Embedded artificial intelligence is a booming area of development. The hardware and software basics are in place, but the research into how to design mature home and industrial products is only beginning to approach the vision cast for it.
Deep learning lovers will point to some papers that theoretically approach machine control using policy based action decision modalities. Those actually working on machine control know that the convergence of these systems is not workable yet for field operational machines. The more general the machine must operate, the more unworkable a machine learning solution is.
Aaeon Up produces GPU and computer on a board products using Intel chip sets that support embedded AI development and NVidia and Qualcom are expected to follow.

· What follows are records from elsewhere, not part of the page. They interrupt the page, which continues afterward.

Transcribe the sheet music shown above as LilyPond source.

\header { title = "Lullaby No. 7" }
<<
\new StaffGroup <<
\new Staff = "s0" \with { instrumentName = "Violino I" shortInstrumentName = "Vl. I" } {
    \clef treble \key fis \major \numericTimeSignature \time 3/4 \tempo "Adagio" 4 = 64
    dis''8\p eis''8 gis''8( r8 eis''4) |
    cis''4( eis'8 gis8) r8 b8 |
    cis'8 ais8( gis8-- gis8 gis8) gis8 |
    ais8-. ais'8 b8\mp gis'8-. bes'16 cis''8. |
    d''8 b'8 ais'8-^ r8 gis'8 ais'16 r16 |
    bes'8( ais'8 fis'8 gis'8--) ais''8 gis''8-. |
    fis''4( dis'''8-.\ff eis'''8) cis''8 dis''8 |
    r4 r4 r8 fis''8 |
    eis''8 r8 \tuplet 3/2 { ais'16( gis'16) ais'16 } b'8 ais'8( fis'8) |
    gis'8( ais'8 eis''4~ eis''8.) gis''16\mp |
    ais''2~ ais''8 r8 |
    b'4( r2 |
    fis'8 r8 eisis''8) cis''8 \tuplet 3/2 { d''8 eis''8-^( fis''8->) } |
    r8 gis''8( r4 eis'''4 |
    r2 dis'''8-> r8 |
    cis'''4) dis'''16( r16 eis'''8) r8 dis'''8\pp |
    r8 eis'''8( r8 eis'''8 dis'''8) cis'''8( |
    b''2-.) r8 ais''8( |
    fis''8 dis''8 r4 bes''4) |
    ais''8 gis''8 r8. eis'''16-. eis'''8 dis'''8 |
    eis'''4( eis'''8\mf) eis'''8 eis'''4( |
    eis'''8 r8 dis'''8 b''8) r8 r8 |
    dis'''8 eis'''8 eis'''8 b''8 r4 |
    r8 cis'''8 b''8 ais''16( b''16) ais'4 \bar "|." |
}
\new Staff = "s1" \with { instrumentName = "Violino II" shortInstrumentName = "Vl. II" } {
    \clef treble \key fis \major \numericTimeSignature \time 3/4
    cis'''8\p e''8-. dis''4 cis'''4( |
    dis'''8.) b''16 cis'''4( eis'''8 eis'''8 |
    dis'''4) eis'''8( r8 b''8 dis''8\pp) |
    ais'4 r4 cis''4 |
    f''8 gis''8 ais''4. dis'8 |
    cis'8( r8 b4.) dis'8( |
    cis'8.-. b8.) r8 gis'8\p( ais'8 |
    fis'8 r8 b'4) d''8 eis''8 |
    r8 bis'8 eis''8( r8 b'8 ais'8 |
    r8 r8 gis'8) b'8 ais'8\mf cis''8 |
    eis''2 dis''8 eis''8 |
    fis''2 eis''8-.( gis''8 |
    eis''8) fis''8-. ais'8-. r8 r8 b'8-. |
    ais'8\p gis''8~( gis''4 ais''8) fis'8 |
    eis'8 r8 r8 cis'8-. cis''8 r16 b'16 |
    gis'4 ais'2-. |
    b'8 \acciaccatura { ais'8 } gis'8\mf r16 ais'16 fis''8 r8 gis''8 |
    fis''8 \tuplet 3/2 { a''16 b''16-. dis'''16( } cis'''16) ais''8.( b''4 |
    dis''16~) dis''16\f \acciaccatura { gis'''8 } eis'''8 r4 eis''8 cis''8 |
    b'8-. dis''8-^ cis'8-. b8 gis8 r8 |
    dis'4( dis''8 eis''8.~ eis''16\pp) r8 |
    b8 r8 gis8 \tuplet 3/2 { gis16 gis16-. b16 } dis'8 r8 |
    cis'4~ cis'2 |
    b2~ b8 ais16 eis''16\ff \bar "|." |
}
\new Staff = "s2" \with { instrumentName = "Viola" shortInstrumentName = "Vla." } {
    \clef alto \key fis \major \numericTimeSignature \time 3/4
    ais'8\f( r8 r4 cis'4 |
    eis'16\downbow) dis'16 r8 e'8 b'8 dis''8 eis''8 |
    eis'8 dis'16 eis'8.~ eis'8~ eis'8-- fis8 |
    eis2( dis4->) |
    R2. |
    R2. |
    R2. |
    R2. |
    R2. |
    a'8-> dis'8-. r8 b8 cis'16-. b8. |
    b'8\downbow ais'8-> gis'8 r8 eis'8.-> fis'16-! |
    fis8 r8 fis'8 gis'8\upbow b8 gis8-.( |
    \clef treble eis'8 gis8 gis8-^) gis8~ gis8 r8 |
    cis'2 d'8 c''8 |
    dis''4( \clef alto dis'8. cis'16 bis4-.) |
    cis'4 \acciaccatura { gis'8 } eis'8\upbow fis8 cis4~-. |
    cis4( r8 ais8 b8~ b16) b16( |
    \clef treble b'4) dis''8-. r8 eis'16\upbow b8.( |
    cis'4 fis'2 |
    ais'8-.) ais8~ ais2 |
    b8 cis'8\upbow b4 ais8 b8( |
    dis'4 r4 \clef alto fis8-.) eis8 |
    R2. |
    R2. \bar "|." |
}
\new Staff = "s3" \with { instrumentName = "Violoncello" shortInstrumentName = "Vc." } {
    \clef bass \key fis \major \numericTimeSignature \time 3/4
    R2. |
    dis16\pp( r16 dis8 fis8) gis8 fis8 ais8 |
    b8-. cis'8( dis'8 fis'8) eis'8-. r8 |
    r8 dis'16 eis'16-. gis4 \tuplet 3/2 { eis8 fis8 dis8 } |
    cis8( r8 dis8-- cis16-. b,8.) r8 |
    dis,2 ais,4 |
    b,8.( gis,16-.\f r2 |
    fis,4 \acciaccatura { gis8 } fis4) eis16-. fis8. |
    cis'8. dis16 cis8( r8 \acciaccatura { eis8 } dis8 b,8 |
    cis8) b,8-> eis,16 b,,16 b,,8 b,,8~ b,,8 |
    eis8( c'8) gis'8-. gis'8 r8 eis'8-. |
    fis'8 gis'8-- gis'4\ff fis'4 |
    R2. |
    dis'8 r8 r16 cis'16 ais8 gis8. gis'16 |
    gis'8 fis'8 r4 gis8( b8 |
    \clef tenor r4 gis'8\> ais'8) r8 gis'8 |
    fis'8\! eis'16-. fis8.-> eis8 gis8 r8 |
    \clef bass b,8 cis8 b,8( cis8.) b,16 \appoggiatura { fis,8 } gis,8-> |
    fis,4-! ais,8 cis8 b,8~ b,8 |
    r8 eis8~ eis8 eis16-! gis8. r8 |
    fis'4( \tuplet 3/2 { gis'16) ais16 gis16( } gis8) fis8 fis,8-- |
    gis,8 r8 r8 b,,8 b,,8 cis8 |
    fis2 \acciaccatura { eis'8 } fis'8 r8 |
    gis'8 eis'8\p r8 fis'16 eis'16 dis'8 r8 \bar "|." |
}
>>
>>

Inference is the noun that corresponds to infer. Deep networks don't ever infer anything during operation after trained. What they do is do. The terms in use don't include inference.
- Production
- In the field
- Deployed
- In situ
Inference is usually the term used in the predicate logic or rules system sub-field of AI. Deep networks do not, by themselves, contain logic other than the logic in the CPU, FPU, or GPU that performs arithmetic. After training, the are essentially programmed DSPs (digital signal processors).
(Some training systems can be reentered to further training and some deep designs allow concurrent training and operation, but learning and doing are not fully integrated in deep learning models yet.)
Power consumption, heat dissipation, size, and weight are issues in embedded systems, which makes memory usage and thrift a challenge. This is typical, and not just for AI apps. In aeronautics, the effects of gravity and acceleration compound the challenge greatly.
The data science methods that work well for FaceBook, Google, Amazon, Lexis Nexis, and Pentaho are not designed for light-weight, low-power applications. In autonomous vehicle systems, whether they are ground vehicles, submerged vehicles, or flight vehicles makes huge difference in these respects.
Are both systems required on the same application?
In vehicles in general, portions of the function can be learned at different points of time.
- During a vendor's design of a family of models
- During a vendor's finalization of a particular model with its accessories
- During the quality control of a particular ID numbered vehicle before it is shipped
- During the first few months of usage, where the vehicle may learn the particular usage patterns and environment of the buyer
- During the remaining life of the vehicle to produce continuous operational improvement and adaptation to normal ware and maintenance processes
An autonomous car or an application where visual and image recognition is done, will it have both training system to be trained and an inference system to execute? Or [does] it [have] only the [deployed trained run time system] and communicate with a distant system which is already trained and has built a database?
For any military, commercial, or delivery network vehicle, requiring communication with a home base leaves open a number of security risks and possible attack vectors. Patch systems with proper security is probable, and several vehicle manufacturers have had firmware updates that are installed every time the vehicle is serviced.
Training data can be compressed using lz4 or simply by packing data as has been done in satellite communications since the 1970s. The memory is challenged more by the training that can only occur during field use of the product. Embedded product designers have developed over the last half century a large array of useful techniques to address the challenge, and more will be developed along side the real time AI technology. The two disciplines will emerge together.